Today, the true costs of the war are being disproportionately
borne by low- and middle-income Americans. These are the people
losing access to child care, education, health care and other
essential services because Bush continued to give tax cuts
to the rich even after he decided to spend billions of dollars
on an unnecessary war. These are the people left unemployed
by the "jobless recovery" to which Bush's monomaniacal pursuit
of war has led. And these are the people who are dying in
Iraq, often because enlisting in the armed forces was the
only way out of the destitution and poverty into which they
were born.
But, of course, it's not just the current generation of
Americans who will suffer from Bush's war. In fact, we haven't
paid a dime of the $120 billion yet, because we don't have
it. Bush and the Republican-led Congress have simply charged
the bill to the country's already maxed-out credit card, to
be paid for by future generations of American taxpayers.
And $120 billion is just the tip of the iceberg. Every month,
Bush's war costs our future children and grandchildren an
additional $4.7 billion. That's more than $100,000 per minute,
24 hours a day, until we are finally able to leave Iraq years
or decades down the road.
Yet in addition to refusing to provide a realistic estimate
of how much the next year of the war will cost until after
the election, Bush has not asked his wealthy base to sacrifice
anything. Not their tax cuts, not their corporations' offshore
tax shelters and certainly not their huge gas-guzzling SUVs
that will only lead to more oil wars in the Middle East.
On March 27 of last year, Deputy Defense Secretary Paul
Wolfowitz, one of the Bush administration's most unabashed
warmongers, told a House appropriations committee that "oil
revenues of [Iraq] could bring between $50 billion and $100
billion over the next two or three years." Continuing the
administration's policy of misleading Congress and the American
people into war, Wolfowitz went on say that "we're dealing
with a country that can really finance its own reconstruction."

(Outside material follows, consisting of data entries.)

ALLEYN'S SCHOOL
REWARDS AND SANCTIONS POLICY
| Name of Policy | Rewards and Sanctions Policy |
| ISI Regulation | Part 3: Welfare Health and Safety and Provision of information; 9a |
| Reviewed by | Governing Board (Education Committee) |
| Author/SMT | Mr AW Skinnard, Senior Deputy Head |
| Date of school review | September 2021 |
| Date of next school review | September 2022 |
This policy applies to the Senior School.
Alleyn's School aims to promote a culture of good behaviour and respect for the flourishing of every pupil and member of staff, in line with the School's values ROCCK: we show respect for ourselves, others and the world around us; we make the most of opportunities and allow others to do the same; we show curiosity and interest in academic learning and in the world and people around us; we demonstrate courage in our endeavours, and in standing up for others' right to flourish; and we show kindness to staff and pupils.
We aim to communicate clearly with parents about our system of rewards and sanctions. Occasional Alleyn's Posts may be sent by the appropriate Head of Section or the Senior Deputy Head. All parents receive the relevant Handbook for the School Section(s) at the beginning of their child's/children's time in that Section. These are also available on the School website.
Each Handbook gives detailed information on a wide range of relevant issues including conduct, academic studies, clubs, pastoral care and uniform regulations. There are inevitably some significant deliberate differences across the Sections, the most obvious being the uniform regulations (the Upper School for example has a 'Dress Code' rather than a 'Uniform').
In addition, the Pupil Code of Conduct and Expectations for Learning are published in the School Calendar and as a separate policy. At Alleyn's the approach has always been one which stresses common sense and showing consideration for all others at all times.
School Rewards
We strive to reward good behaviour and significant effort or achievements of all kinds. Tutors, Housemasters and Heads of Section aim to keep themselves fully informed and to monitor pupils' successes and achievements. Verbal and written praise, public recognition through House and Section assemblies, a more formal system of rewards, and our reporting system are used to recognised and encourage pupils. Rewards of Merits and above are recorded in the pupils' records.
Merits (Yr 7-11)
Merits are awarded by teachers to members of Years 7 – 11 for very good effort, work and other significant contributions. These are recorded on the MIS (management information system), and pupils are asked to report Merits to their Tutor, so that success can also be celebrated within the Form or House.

Now, more than $120 billion and 700 American lives later,
with oil flowing at barely a trickle, there is little evidence
that anyone but us, our children and our grandchildren will
bear the brunt of Bush's disastrous policy of unprovoked war.
Bush's rich friends at Halliburton, Bechtel and the rest,
however, will continue to profit from the spilled blood of
young Americans in Iraq for years to come.